Iowa Air Guard clinicians train together at Savannah CRTC after three year hiatus

  • Published
  • By Air Force Senior Master Sgt. Vincent De Groot
  • 185th Air Refueling Wing

The combination of real world domestic events, worldwide deployments and debates over continuing resolutions have kept Iowa Air National Guard clinicians from training together as a group for more than three years.

Much to the relief of Chief Master Sgt. Mellisa Sanchez, 185th ARW Medical Clinic Superintendent, a large group of 185th clinicians are finally training together in one place at the same time this June.

The training event at the Combat Readiness Training Center in Savannah, Ga. this month marks the first time since 2019 that the group has gotten together to knock out a good portion of their annual training requirements.

VIDEO | 04:15 | Iowa Air Guard clinicians train together at CRTC in Savannah GA

While members of the 185th Air Refueling Wing Medical Group have continued to meet readiness requirements, the past several years have served as a kind of stress test on the organization.

The unsolicited examination has tested how much the group can do under constraints that have tested their ability to provide care while also testing their ability to meet a host of other requirements.

Prior to the National Guard involvement in the COVID-19 response, a large number of 185th medical personnel were together when they took part in the Innovative Readiness Training in Puerto Rico. As part of the 2019 IRT, unit members provided no-cost medical care in the U.S. territory. Since the IRT mission, everything has been in flux.

Over the past few years 185th clinicians had volunteered to help at state COVID-19 testing centers. Individual medical technicians have recently returned from deployments as part of the Reserve Component Period or RCP deployments to the Middle-East. As the RCP deployments were underway, other 185th unit members, including members of the Med Group, were part of “Operation Allies Welcome” where they were helping resettlement efforts after the U.S. pullout of Afghanistan.

Clinic personnel have also been helping process 185th Airmen who deployed as part of the unit’s RCP deployments that began last year, as well as those who took off in April for the CENTCOM deployments.
All these activities have taken place while other 185th Med Group members are still currently deployed.

Sandwiched between an abundance of activities the group was helping out with a recent career fair recruiting event this spring and making history with their first all-female leadership team.

According to Sanchez, training at the CRTC this week is allowing them to focus on training requirements without the day-to-day distractions faced at home, especially on a typical drill weekend.

“We want to get everyone together at the same time to get training accomplished,” Sanchez commented.

The no nonsense approach has the group working on Tactical Combat Casualty Care or TCCC as one of the items on the training “to-do” list during the weeklong training period. According to Sanchez, many of the training items on the docket like TCCC require annual certification.
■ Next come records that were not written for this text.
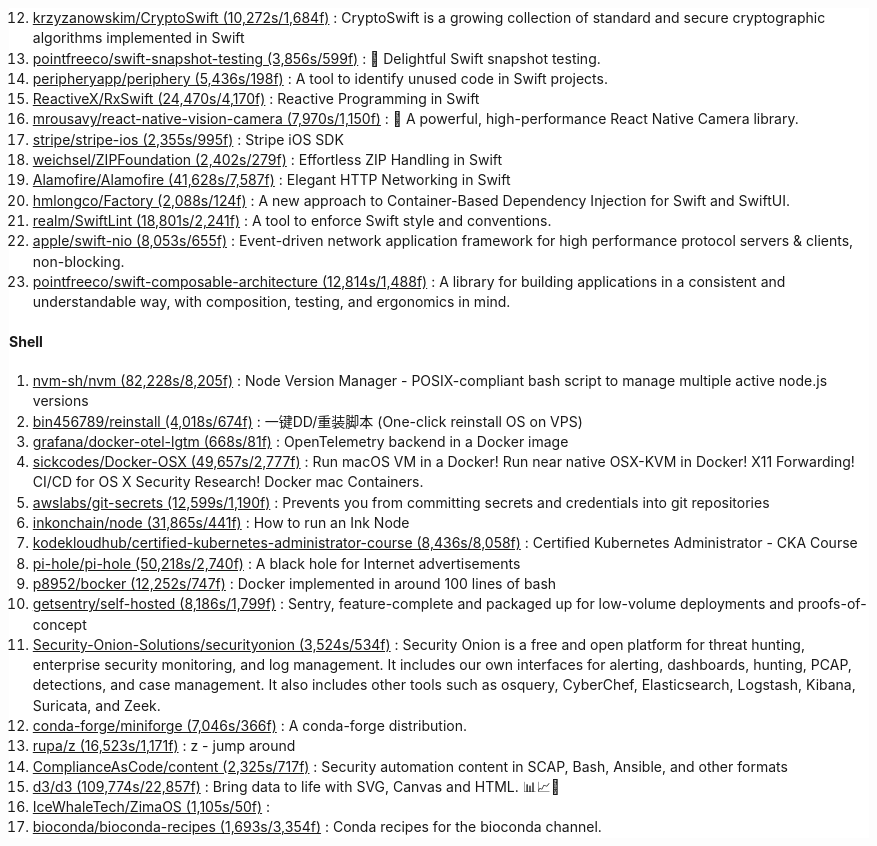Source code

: 12. [krzyzanowskim/CryptoSwift (10,272s/1,684f)](https://github.com/krzyzanowskim/CryptoSwift) : CryptoSwift is a growing collection of standard and secure cryptographic algorithms implemented in Swift
13. [pointfreeco/swift-snapshot-testing (3,856s/599f)](https://github.com/pointfreeco/swift-snapshot-testing) : 📸 Delightful Swift snapshot testing.
14. [peripheryapp/periphery (5,436s/198f)](https://github.com/peripheryapp/periphery) : A tool to identify unused code in Swift projects.
15. [ReactiveX/RxSwift (24,470s/4,170f)](https://github.com/ReactiveX/RxSwift) : Reactive Programming in Swift
16. [mrousavy/react-native-vision-camera (7,970s/1,150f)](https://github.com/mrousavy/react-native-vision-camera) : 📸 A powerful, high-performance React Native Camera library.
17. [stripe/stripe-ios (2,355s/995f)](https://github.com/stripe/stripe-ios) : Stripe iOS SDK
18. [weichsel/ZIPFoundation (2,402s/279f)](https://github.com/weichsel/ZIPFoundation) : Effortless ZIP Handling in Swift
19. [Alamofire/Alamofire (41,628s/7,587f)](https://github.com/Alamofire/Alamofire) : Elegant HTTP Networking in Swift
20. [hmlongco/Factory (2,088s/124f)](https://github.com/hmlongco/Factory) : A new approach to Container-Based Dependency Injection for Swift and SwiftUI.
21. [realm/SwiftLint (18,801s/2,241f)](https://github.com/realm/SwiftLint) : A tool to enforce Swift style and conventions.
22. [apple/swift-nio (8,053s/655f)](https://github.com/apple/swift-nio) : Event-driven network application framework for high performance protocol servers & clients, non-blocking.
23. [pointfreeco/swift-composable-architecture (12,814s/1,488f)](https://github.com/pointfreeco/swift-composable-architecture) : A library for building applications in a consistent and understandable way, with composition, testing, and ergonomics in mind.

#### Shell
1. [nvm-sh/nvm (82,228s/8,205f)](https://github.com/nvm-sh/nvm) : Node Version Manager - POSIX-compliant bash script to manage multiple active node.js versions
2. [bin456789/reinstall (4,018s/674f)](https://github.com/bin456789/reinstall) : 一键DD/重装脚本 (One-click reinstall OS on VPS)
3. [grafana/docker-otel-lgtm (668s/81f)](https://github.com/grafana/docker-otel-lgtm) : OpenTelemetry backend in a Docker image
4. [sickcodes/Docker-OSX (49,657s/2,777f)](https://github.com/sickcodes/Docker-OSX) : Run macOS VM in a Docker! Run near native OSX-KVM in Docker! X11 Forwarding! CI/CD for OS X Security Research! Docker mac Containers.
5. [awslabs/git-secrets (12,599s/1,190f)](https://github.com/awslabs/git-secrets) : Prevents you from committing secrets and credentials into git repositories
6. [inkonchain/node (31,865s/441f)](https://github.com/inkonchain/node) : How to run an Ink Node
7. [kodekloudhub/certified-kubernetes-administrator-course (8,436s/8,058f)](https://github.com/kodekloudhub/certified-kubernetes-administrator-course) : Certified Kubernetes Administrator - CKA Course
8. [pi-hole/pi-hole (50,218s/2,740f)](https://github.com/pi-hole/pi-hole) : A black hole for Internet advertisements
9. [p8952/bocker (12,252s/747f)](https://github.com/p8952/bocker) : Docker implemented in around 100 lines of bash
10. [getsentry/self-hosted (8,186s/1,799f)](https://github.com/getsentry/self-hosted) : Sentry, feature-complete and packaged up for low-volume deployments and proofs-of-concept
11. [Security-Onion-Solutions/securityonion (3,524s/534f)](https://github.com/Security-Onion-Solutions/securityonion) : Security Onion is a free and open platform for threat hunting, enterprise security monitoring, and log management. It includes our own interfaces for alerting, dashboards, hunting, PCAP, detections, and case management. It also includes other tools such as osquery, CyberChef, Elasticsearch, Logstash, Kibana, Suricata, and Zeek.
12. [conda-forge/miniforge (7,046s/366f)](https://github.com/conda-forge/miniforge) : A conda-forge distribution.
13. [rupa/z (16,523s/1,171f)](https://github.com/rupa/z) : z - jump around
14. [ComplianceAsCode/content (2,325s/717f)](https://github.com/ComplianceAsCode/content) : Security automation content in SCAP, Bash, Ansible, and other formats
15. [d3/d3 (109,774s/22,857f)](https://github.com/d3/d3) : Bring data to life with SVG, Canvas and HTML. 📊📈🎉
16. [IceWhaleTech/ZimaOS (1,105s/50f)](https://github.com/IceWhaleTech/ZimaOS) : 
17. [bioconda/bioconda-recipes (1,693s/3,354f)](https://github.com/bioconda/bioconda-recipes) : Conda recipes for the bioconda channel.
The group has also orchestrated mass casualty exercise training along with a number of other career specific training events while at the CRTC. Sanchez added that doing the training as a collective will make the most of everyone’s time by avoiding doing repeat classes during training weekends when everyone’s schedules fluctuate.

According to 185th Medical Group Commander Lt. Colonel Debbie Jacobsmeier, events like this week’s training are an important time for unit members be together that goes beyond just training time.

“This is good opportunity to build our team and mold the younger Airmen, while away from home,” Jacobsmeier said.

Jacobsmeier has recently taken over as the 185th Medical Group commander. She was with the clinic during the 2019 IRT events in Puerto Rico and also volunteered for an extended state activation as part of the state response to COVID-19.

Jacobsmeier said that many of those training at the CRCT are traditional guard members who like her, are students or work at civilian jobs in the community. Jacobsmeier said it is often the downtime that can be as important as training events in terms of building cohesiveness.

The training this June will hopefully mark a return to normal activity for all of the members of the medical group. With many of the annual training boxes checked they can begin to focus on mission requirements at home and be better prepared for local and national emergency responses when needed.